◆ GIVEN DATA:
+ + + +

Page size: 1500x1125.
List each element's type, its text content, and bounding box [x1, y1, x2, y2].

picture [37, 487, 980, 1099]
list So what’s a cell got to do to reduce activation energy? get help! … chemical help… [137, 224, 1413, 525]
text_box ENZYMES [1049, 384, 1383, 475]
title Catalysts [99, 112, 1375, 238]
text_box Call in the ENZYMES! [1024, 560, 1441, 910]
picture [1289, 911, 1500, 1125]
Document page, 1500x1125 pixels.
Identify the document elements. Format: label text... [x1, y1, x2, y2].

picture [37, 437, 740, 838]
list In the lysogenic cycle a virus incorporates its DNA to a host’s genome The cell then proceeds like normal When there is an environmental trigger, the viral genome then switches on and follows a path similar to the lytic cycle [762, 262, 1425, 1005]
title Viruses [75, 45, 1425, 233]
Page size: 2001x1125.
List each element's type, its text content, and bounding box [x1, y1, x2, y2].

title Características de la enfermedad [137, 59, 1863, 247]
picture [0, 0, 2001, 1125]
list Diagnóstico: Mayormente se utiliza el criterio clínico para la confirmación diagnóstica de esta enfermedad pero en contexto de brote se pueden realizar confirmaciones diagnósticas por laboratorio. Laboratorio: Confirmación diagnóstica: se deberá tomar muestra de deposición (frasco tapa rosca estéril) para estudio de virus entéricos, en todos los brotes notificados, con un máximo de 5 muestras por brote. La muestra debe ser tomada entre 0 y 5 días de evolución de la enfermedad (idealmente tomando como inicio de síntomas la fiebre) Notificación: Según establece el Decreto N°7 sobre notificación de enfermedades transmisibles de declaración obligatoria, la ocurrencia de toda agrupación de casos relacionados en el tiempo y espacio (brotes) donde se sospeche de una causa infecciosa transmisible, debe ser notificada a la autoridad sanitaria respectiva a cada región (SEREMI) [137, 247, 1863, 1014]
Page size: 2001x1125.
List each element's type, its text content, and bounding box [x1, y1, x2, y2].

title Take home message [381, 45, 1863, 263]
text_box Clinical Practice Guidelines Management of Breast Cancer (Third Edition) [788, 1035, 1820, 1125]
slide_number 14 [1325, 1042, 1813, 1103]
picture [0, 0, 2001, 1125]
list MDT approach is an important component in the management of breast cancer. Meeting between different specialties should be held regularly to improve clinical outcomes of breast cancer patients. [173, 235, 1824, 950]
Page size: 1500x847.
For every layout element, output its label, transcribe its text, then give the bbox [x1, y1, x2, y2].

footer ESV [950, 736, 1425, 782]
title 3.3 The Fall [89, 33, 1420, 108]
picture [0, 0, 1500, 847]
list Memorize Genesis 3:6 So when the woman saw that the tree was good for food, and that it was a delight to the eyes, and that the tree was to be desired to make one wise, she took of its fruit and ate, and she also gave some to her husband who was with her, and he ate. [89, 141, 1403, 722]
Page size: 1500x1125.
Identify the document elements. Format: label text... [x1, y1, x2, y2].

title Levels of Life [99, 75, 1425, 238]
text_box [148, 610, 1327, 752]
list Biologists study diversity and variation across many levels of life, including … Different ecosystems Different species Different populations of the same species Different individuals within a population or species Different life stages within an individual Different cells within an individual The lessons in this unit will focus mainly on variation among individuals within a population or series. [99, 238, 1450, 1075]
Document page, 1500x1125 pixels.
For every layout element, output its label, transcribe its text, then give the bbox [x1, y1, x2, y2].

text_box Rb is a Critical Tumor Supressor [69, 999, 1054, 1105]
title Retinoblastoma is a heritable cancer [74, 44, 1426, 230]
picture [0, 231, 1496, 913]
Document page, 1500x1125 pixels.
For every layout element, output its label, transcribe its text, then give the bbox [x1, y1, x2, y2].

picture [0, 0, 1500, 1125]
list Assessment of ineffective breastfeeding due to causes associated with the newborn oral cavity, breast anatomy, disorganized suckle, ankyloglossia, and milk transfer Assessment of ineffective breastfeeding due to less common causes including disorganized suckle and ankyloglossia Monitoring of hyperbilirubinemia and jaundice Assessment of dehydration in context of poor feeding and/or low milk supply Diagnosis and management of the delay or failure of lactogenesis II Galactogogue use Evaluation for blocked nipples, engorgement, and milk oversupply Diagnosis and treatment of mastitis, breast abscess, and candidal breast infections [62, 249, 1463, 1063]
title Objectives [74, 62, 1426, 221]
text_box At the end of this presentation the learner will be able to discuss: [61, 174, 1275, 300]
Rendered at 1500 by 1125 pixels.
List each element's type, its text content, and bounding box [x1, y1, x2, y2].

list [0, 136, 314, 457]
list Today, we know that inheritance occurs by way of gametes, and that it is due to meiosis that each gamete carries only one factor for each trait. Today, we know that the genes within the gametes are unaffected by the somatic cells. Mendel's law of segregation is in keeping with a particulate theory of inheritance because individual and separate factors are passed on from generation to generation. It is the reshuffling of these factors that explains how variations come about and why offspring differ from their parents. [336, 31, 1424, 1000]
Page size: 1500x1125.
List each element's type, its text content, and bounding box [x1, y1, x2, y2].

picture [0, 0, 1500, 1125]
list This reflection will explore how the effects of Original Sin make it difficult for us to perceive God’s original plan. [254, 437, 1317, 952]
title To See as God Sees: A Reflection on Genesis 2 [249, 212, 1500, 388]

+ + + +

◆ ASSIGNMENT:
Could you transcribe every record above exactly as it appears?

◆ FINISHED EXERCISE:
Page size: 1500x1125.
List each element's type, its text content, and bounding box [x1, y1, x2, y2].

picture [37, 487, 980, 1099]
list So what’s a cell got to do to reduce activation energy? get help! … chemical help… [137, 224, 1413, 525]
text_box ENZYMES [1049, 384, 1383, 475]
title Catalysts [99, 112, 1375, 238]
text_box Call in the ENZYMES! [1024, 560, 1441, 910]
picture [1289, 911, 1500, 1125]
Document page, 1500x1125 pixels.
Identify the document elements. Format: label text... [x1, y1, x2, y2].

picture [37, 437, 740, 838]
list In the lysogenic cycle a virus incorporates its DNA to a host’s genome The cell then proceeds like normal When there is an environmental trigger, the viral genome then switches on and follows a path similar to the lytic cycle [762, 262, 1425, 1005]
title Viruses [75, 45, 1425, 233]
Page size: 2001x1125.
List each element's type, its text content, and bounding box [x1, y1, x2, y2].

title Características de la enfermedad [137, 59, 1863, 247]
picture [0, 0, 2001, 1125]
list Diagnóstico: Mayormente se utiliza el criterio clínico para la confirmación diagnóstica de esta enfermedad pero en contexto de brote se pueden realizar confirmaciones diagnósticas por laboratorio. Laboratorio: Confirmación diagnóstica: se deberá tomar muestra de deposición (frasco tapa rosca estéril) para estudio de virus entéricos, en todos los brotes notificados, con un máximo de 5 muestras por brote. La muestra debe ser tomada entre 0 y 5 días de evolución de la enfermedad (idealmente tomando como inicio de síntomas la fiebre) Notificación: Según establece el Decreto N°7 sobre notificación de enfermedades transmisibles de declaración obligatoria, la ocurrencia de toda agrupación de casos relacionados en el tiempo y espacio (brotes) donde se sospeche de una causa infecciosa transmisible, debe ser notificada a la autoridad sanitaria respectiva a cada región (SEREMI) [137, 247, 1863, 1014]
Page size: 2001x1125.
List each element's type, its text content, and bounding box [x1, y1, x2, y2].

title Take home message [381, 45, 1863, 263]
text_box Clinical Practice Guidelines Management of Breast Cancer (Third Edition) [788, 1035, 1820, 1125]
slide_number 14 [1325, 1042, 1813, 1103]
picture [0, 0, 2001, 1125]
list MDT approach is an important component in the management of breast cancer. Meeting between different specialties should be held regularly to improve clinical outcomes of breast cancer patients. [173, 235, 1824, 950]
Page size: 1500x847.
For every layout element, output its label, transcribe its text, then give the bbox [x1, y1, x2, y2].

footer ESV [950, 736, 1425, 782]
title 3.3 The Fall [89, 33, 1420, 108]
picture [0, 0, 1500, 847]
list Memorize Genesis 3:6 So when the woman saw that the tree was good for food, and that it was a delight to the eyes, and that the tree was to be desired to make one wise, she took of its fruit and ate, and she also gave some to her husband who was with her, and he ate. [89, 141, 1403, 722]
Page size: 1500x1125.
Identify the document elements. Format: label text... [x1, y1, x2, y2].

title Levels of Life [99, 75, 1425, 238]
text_box [148, 610, 1327, 752]
list Biologists study diversity and variation across many levels of life, including … Different ecosystems Different species Different populations of the same species Different individuals within a population or species Different life stages within an individual Different cells within an individual The lessons in this unit will focus mainly on variation among individuals within a population or series. [99, 238, 1450, 1075]
Document page, 1500x1125 pixels.
For every layout element, output its label, transcribe its text, then give the bbox [x1, y1, x2, y2].

text_box Rb is a Critical Tumor Supressor [69, 999, 1054, 1105]
title Retinoblastoma is a heritable cancer [74, 44, 1426, 230]
picture [0, 231, 1496, 913]
Document page, 1500x1125 pixels.
For every layout element, output its label, transcribe its text, then give the bbox [x1, y1, x2, y2].

picture [0, 0, 1500, 1125]
list Assessment of ineffective breastfeeding due to causes associated with the newborn oral cavity, breast anatomy, disorganized suckle, ankyloglossia, and milk transfer Assessment of ineffective breastfeeding due to less common causes including disorganized suckle and ankyloglossia Monitoring of hyperbilirubinemia and jaundice Assessment of dehydration in context of poor feeding and/or low milk supply Diagnosis and management of the delay or failure of lactogenesis II Galactogogue use Evaluation for blocked nipples, engorgement, and milk oversupply Diagnosis and treatment of mastitis, breast abscess, and candidal breast infections [62, 249, 1463, 1063]
title Objectives [74, 62, 1426, 221]
text_box At the end of this presentation the learner will be able to discuss: [61, 174, 1275, 300]
Rendered at 1500 by 1125 pixels.
List each element's type, its text content, and bounding box [x1, y1, x2, y2].

list [0, 136, 314, 457]
list Today, we know that inheritance occurs by way of gametes, and that it is due to meiosis that each gamete carries only one factor for each trait. Today, we know that the genes within the gametes are unaffected by the somatic cells. Mendel's law of segregation is in keeping with a particulate theory of inheritance because individual and separate factors are passed on from generation to generation. It is the reshuffling of these factors that explains how variations come about and why offspring differ from their parents. [336, 31, 1424, 1000]
Page size: 1500x1125.
List each element's type, its text content, and bounding box [x1, y1, x2, y2].

picture [0, 0, 1500, 1125]
list This reflection will explore how the effects of Original Sin make it difficult for us to perceive God’s original plan. [254, 437, 1317, 952]
title To See as God Sees: A Reflection on Genesis 2 [249, 212, 1500, 388]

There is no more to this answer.